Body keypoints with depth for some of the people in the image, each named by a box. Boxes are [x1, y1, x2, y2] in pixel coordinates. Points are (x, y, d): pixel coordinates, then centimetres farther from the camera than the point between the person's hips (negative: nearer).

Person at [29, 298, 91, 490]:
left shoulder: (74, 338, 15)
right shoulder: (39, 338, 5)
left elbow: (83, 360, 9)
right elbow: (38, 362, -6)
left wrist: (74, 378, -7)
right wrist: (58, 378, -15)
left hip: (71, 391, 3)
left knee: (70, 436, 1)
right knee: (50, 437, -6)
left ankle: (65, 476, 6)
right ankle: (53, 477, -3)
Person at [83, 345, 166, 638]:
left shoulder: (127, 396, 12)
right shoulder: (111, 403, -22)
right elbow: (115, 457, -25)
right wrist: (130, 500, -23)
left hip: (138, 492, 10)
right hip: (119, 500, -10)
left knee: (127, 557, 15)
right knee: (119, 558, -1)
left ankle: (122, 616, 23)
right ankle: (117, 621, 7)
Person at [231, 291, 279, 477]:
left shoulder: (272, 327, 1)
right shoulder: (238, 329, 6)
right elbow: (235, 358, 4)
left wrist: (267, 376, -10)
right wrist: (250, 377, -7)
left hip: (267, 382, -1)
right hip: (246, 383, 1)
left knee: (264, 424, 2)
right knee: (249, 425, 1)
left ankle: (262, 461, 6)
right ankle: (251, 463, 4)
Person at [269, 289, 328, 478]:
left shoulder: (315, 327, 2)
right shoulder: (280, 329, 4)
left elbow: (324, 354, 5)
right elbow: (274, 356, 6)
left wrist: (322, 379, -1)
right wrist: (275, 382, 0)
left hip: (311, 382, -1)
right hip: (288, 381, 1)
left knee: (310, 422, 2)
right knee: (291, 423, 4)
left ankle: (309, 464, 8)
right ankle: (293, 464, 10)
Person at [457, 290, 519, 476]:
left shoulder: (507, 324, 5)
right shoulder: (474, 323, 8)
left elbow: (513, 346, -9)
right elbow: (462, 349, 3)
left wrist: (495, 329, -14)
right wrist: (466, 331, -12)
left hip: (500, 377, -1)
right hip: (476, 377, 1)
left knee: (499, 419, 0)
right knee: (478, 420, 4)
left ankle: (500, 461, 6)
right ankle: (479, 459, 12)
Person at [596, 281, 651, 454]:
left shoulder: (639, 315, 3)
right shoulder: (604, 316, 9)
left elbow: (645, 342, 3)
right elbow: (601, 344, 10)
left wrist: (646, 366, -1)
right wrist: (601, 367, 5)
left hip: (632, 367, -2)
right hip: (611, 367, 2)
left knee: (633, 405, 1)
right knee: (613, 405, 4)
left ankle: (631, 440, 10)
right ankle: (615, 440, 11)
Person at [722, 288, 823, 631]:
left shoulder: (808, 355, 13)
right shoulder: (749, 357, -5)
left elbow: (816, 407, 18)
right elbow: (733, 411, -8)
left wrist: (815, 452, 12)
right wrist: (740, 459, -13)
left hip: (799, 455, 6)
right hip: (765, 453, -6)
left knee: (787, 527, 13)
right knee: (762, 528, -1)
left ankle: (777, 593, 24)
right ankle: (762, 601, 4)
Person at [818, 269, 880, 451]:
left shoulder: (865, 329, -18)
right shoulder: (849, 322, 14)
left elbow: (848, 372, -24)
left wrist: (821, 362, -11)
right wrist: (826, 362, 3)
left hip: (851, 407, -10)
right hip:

# # # # # # #

Type out the records again exactly, line for line.

◆ Result of the task
Body keypoints with depth for some of the people in the image, each named by a box. Boxes are [x1, y1, x2, y2] in pixel coordinates. Points are (x, y, d): pixel coordinates, then centimetres farther from the camera than the point between the person's hips (negative: nearer).

Person at [29, 298, 91, 490]:
left shoulder: (74, 338, 15)
right shoulder: (39, 338, 5)
left elbow: (83, 360, 9)
right elbow: (38, 362, -6)
left wrist: (74, 378, -7)
right wrist: (58, 378, -15)
left hip: (71, 391, 3)
left knee: (70, 436, 1)
right knee: (50, 437, -6)
left ankle: (65, 476, 6)
right ankle: (53, 477, -3)
Person at [83, 345, 166, 638]:
left shoulder: (127, 396, 12)
right shoulder: (111, 403, -22)
right elbow: (115, 457, -25)
right wrist: (130, 500, -23)
left hip: (138, 492, 10)
right hip: (119, 500, -10)
left knee: (127, 557, 15)
right knee: (119, 558, -1)
left ankle: (122, 616, 23)
right ankle: (117, 621, 7)
Person at [231, 291, 279, 477]:
left shoulder: (272, 327, 1)
right shoulder: (238, 329, 6)
right elbow: (235, 358, 4)
left wrist: (267, 376, -10)
right wrist: (250, 377, -7)
left hip: (267, 382, -1)
right hip: (246, 383, 1)
left knee: (264, 424, 2)
right knee: (249, 425, 1)
left ankle: (262, 461, 6)
right ankle: (251, 463, 4)
Person at [269, 289, 328, 478]:
left shoulder: (315, 327, 2)
right shoulder: (280, 329, 4)
left elbow: (324, 354, 5)
right elbow: (274, 356, 6)
left wrist: (322, 379, -1)
right wrist: (275, 382, 0)
left hip: (311, 382, -1)
right hip: (288, 381, 1)
left knee: (310, 422, 2)
right knee: (291, 423, 4)
left ankle: (309, 464, 8)
right ankle: (293, 464, 10)
Person at [457, 290, 519, 476]:
left shoulder: (507, 324, 5)
right shoulder: (474, 323, 8)
left elbow: (513, 346, -9)
right elbow: (462, 349, 3)
left wrist: (495, 329, -14)
right wrist: (466, 331, -12)
left hip: (500, 377, -1)
right hip: (476, 377, 1)
left knee: (499, 419, 0)
right knee: (478, 420, 4)
left ankle: (500, 461, 6)
right ankle: (479, 459, 12)
Person at [596, 281, 651, 454]:
left shoulder: (639, 315, 3)
right shoulder: (604, 316, 9)
left elbow: (645, 342, 3)
right elbow: (601, 344, 10)
left wrist: (646, 366, -1)
right wrist: (601, 367, 5)
left hip: (632, 367, -2)
right hip: (611, 367, 2)
left knee: (633, 405, 1)
right knee: (613, 405, 4)
left ankle: (631, 440, 10)
right ankle: (615, 440, 11)
Person at [722, 288, 823, 631]:
left shoulder: (808, 355, 13)
right shoulder: (749, 357, -5)
left elbow: (816, 407, 18)
right elbow: (733, 411, -8)
left wrist: (815, 452, 12)
right wrist: (740, 459, -13)
left hip: (799, 455, 6)
right hip: (765, 453, -6)
left knee: (787, 527, 13)
right knee: (762, 528, -1)
left ankle: (777, 593, 24)
right ankle: (762, 601, 4)
Person at [818, 269, 880, 451]:
left shoulder: (865, 329, -18)
right shoulder: (849, 322, 14)
left elbow: (848, 372, -24)
left wrist: (821, 362, -11)
right wrist: (826, 362, 3)
left hip: (851, 407, -10)
right hip:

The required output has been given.